◆ **Items listed in a dataset**:
==*==

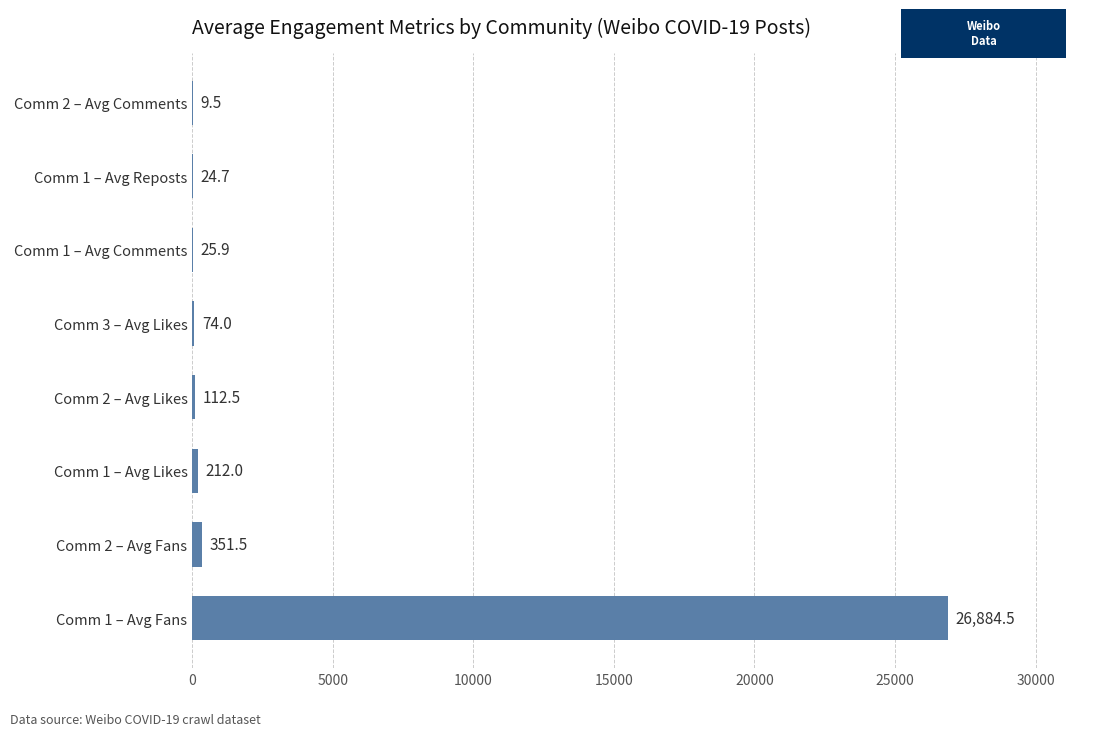

Which category has the highest value across all series?

Comm 1 – Avg Fans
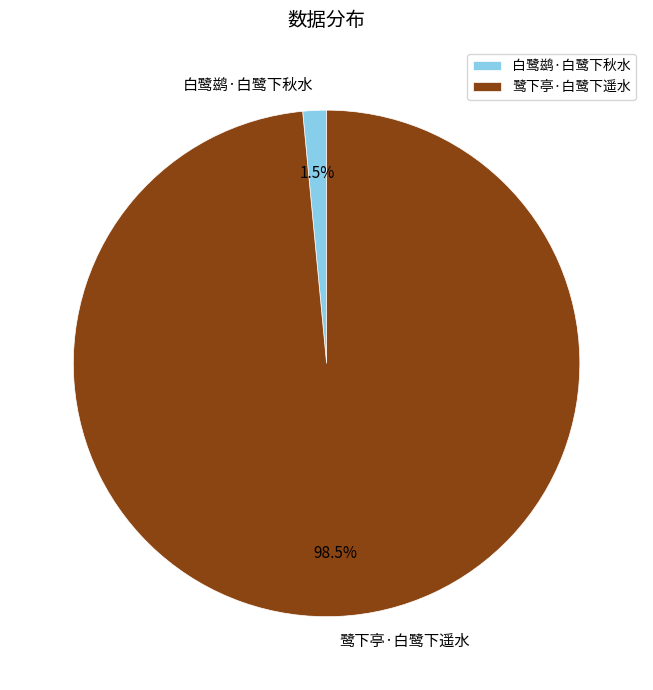

Between 白鹭鹚·白鹭下秋水 and 鹭下亭·白鹭下遥水, which is larger?

鹭下亭·白鹭下遥水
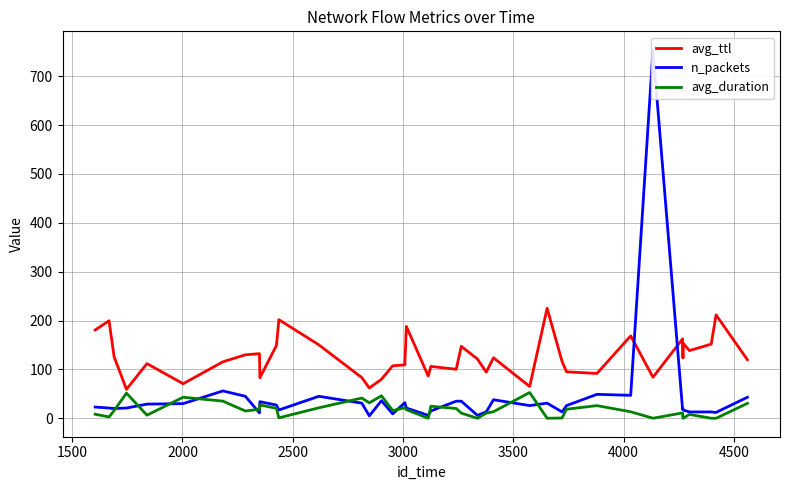

What is the sum of all avg_duration values?

680.8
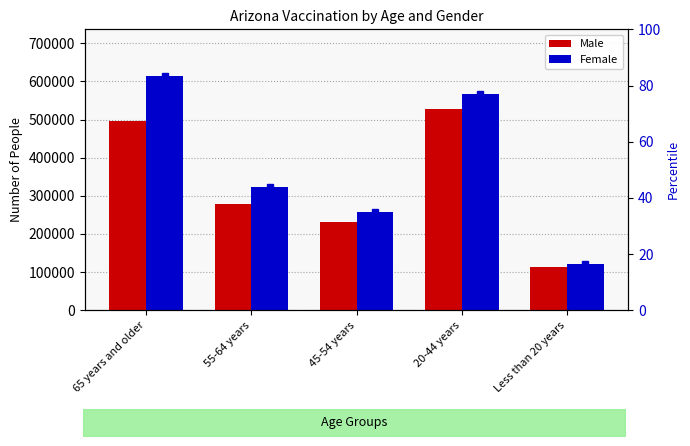

Is it true that Male equals 228797 at 65 years and older?

False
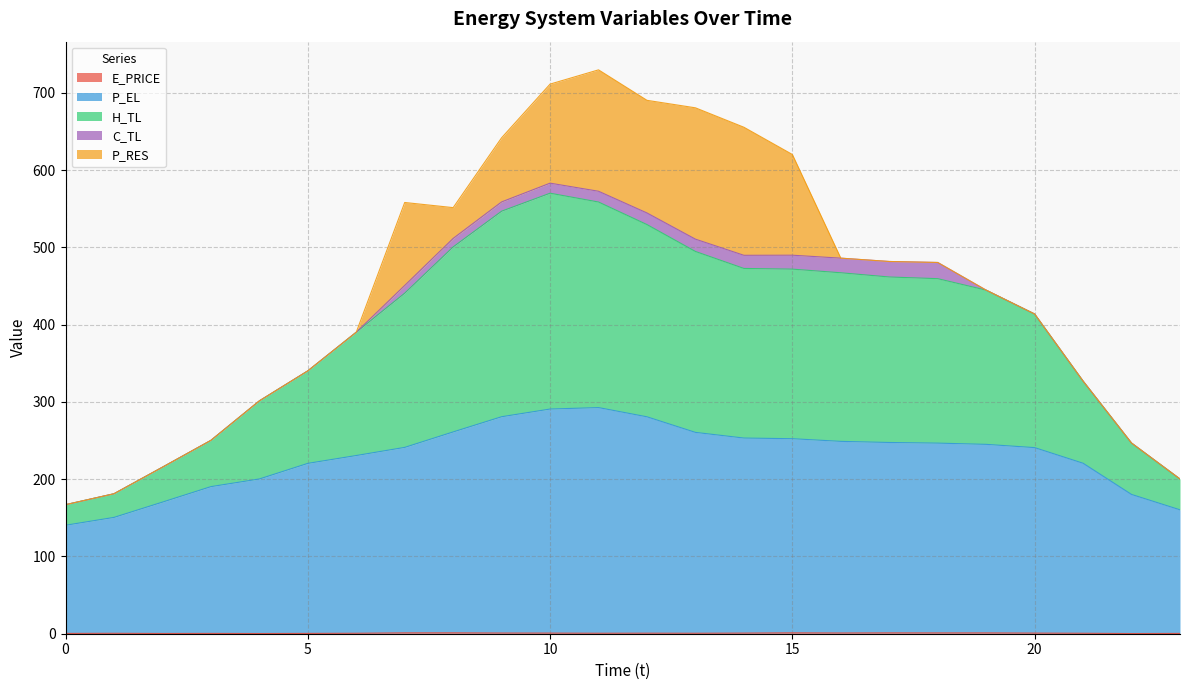

What is the maximum value for E_PRICE?

1.2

==*==

◆ **Job item**:
Could you give all of the lines above as a JSON list of strings, one string per line, with blank lines left out? Leave the picture markers out of your answer.

◆ **Exercise output**:
[
  "Which category has the highest value across all series?",
  "Comm 1 – Avg Fans",
  "Between 白鹭鹚·白鹭下秋水 and 鹭下亭·白鹭下遥水, which is larger?",
  "鹭下亭·白鹭下遥水",
  "What is the sum of all avg_duration values?",
  "680.8",
  "Is it true that Male equals 228797 at 65 years and older?",
  "False",
  "What is the maximum value for E_PRICE?",
  "1.2"
]